[Short-answer chart tasks]
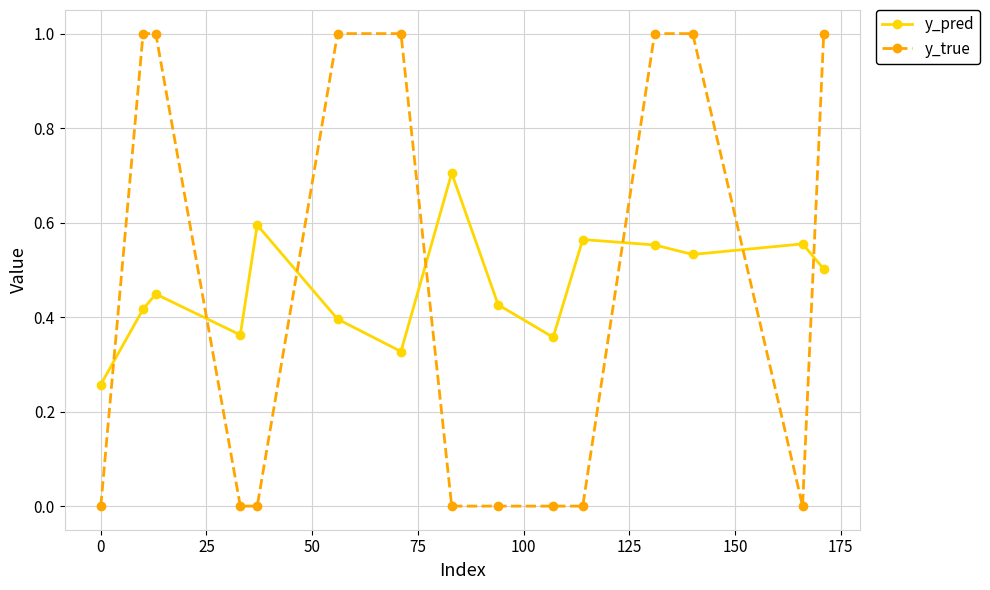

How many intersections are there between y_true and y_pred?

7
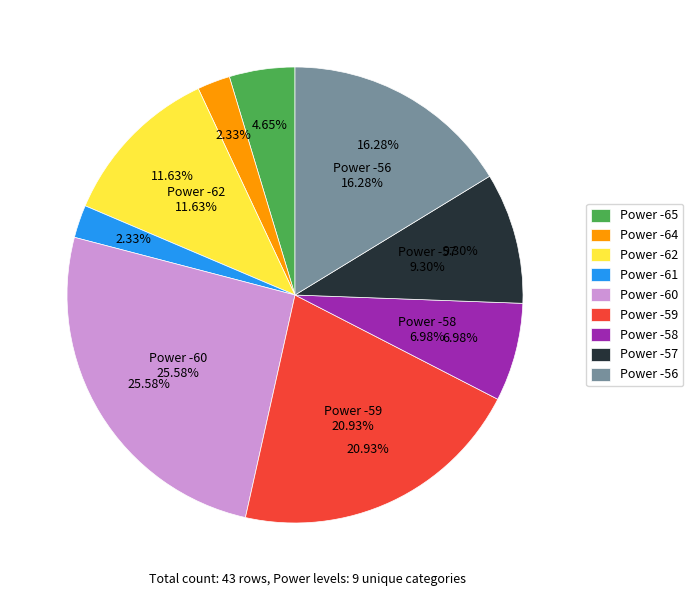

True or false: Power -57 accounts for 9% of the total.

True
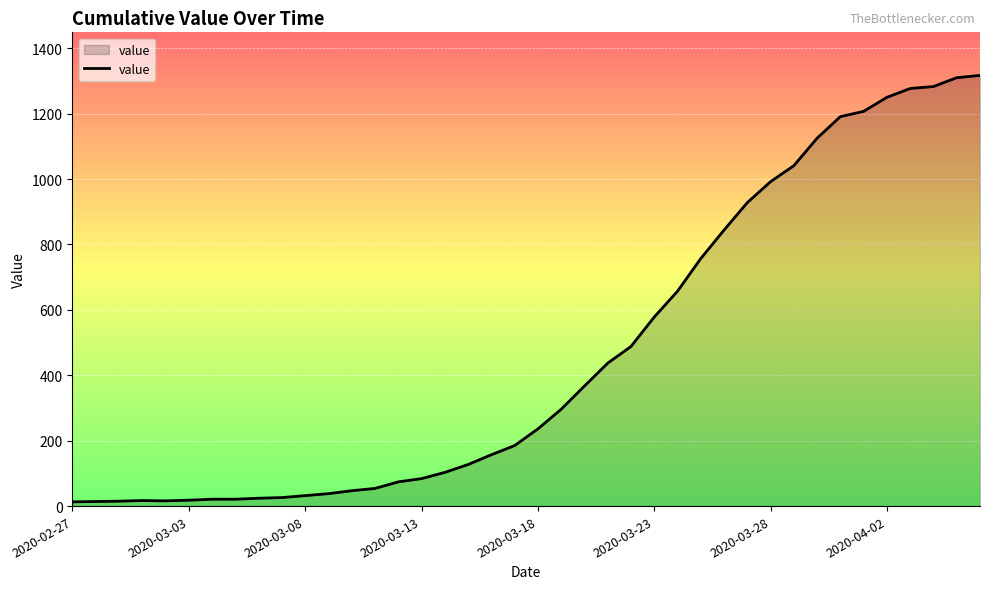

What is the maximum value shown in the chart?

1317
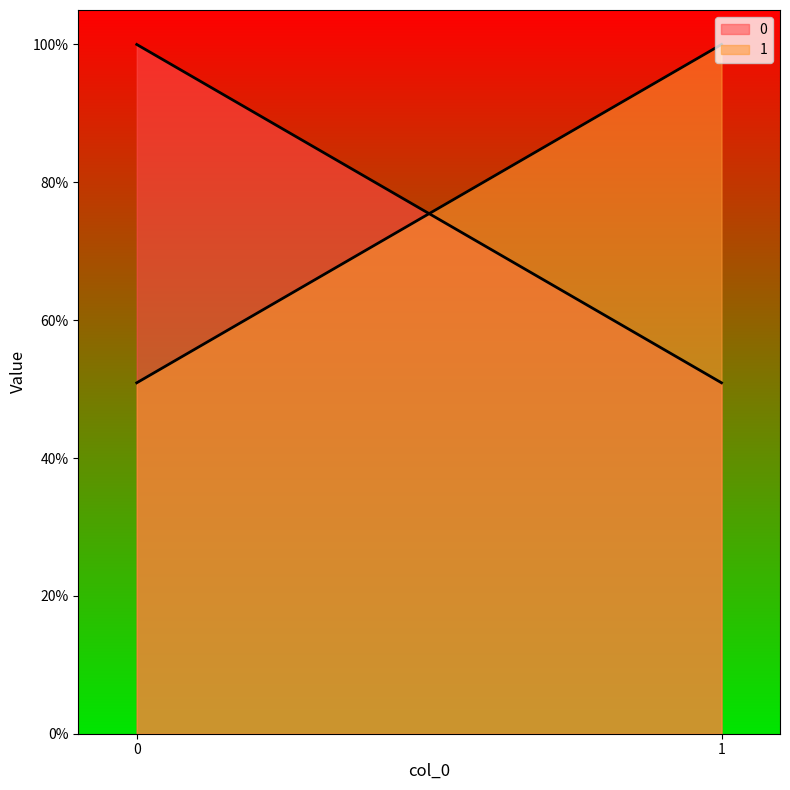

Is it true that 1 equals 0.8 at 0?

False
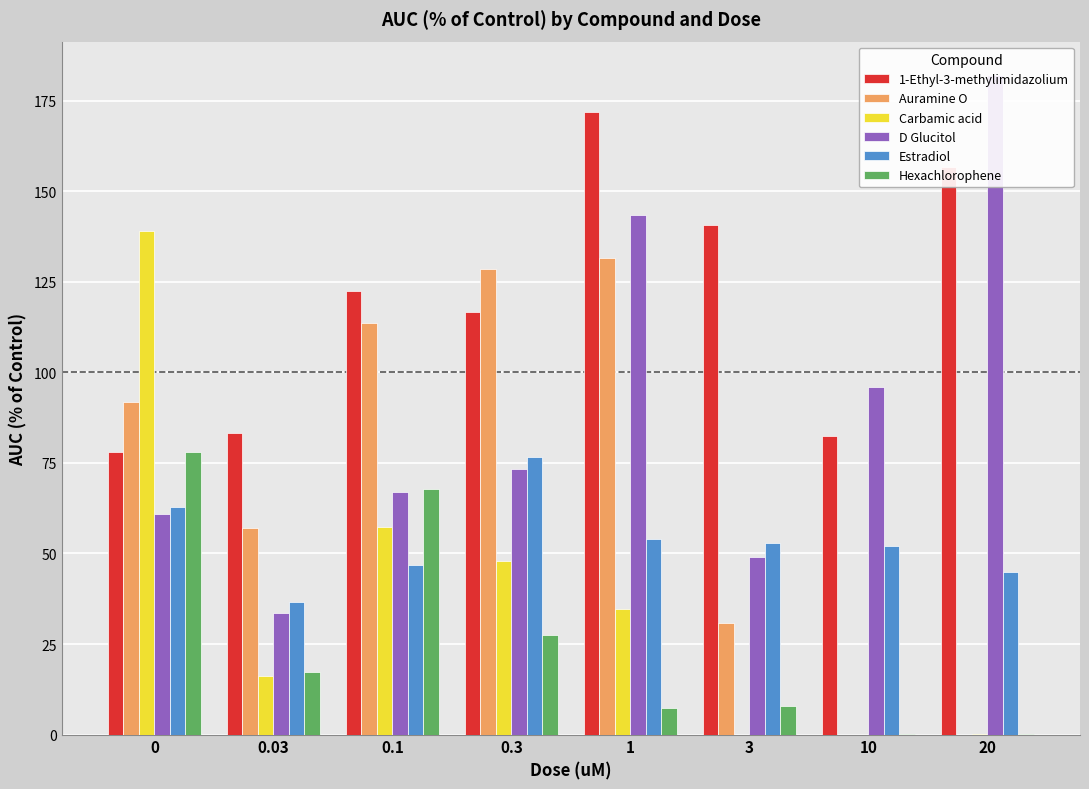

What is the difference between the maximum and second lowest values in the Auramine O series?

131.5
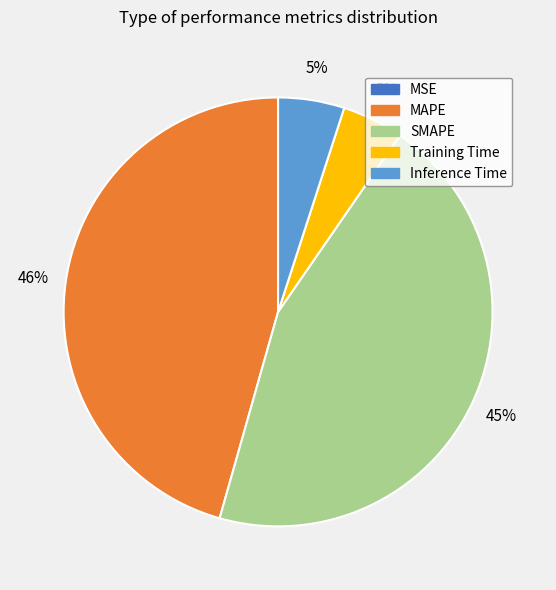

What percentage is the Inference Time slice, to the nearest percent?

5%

Work to be completed: Print every line of the material above without changing a word, and leave out the pictures.

Answer section:
How many intersections are there between y_true and y_pred?

7

True or false: Power -57 accounts for 9% of the total.

True

What is the maximum value shown in the chart?

1317

Is it true that 1 equals 0.8 at 0?

False

What is the difference between the maximum and second lowest values in the Auramine O series?

131.5

What percentage is the Inference Time slice, to the nearest percent?

5%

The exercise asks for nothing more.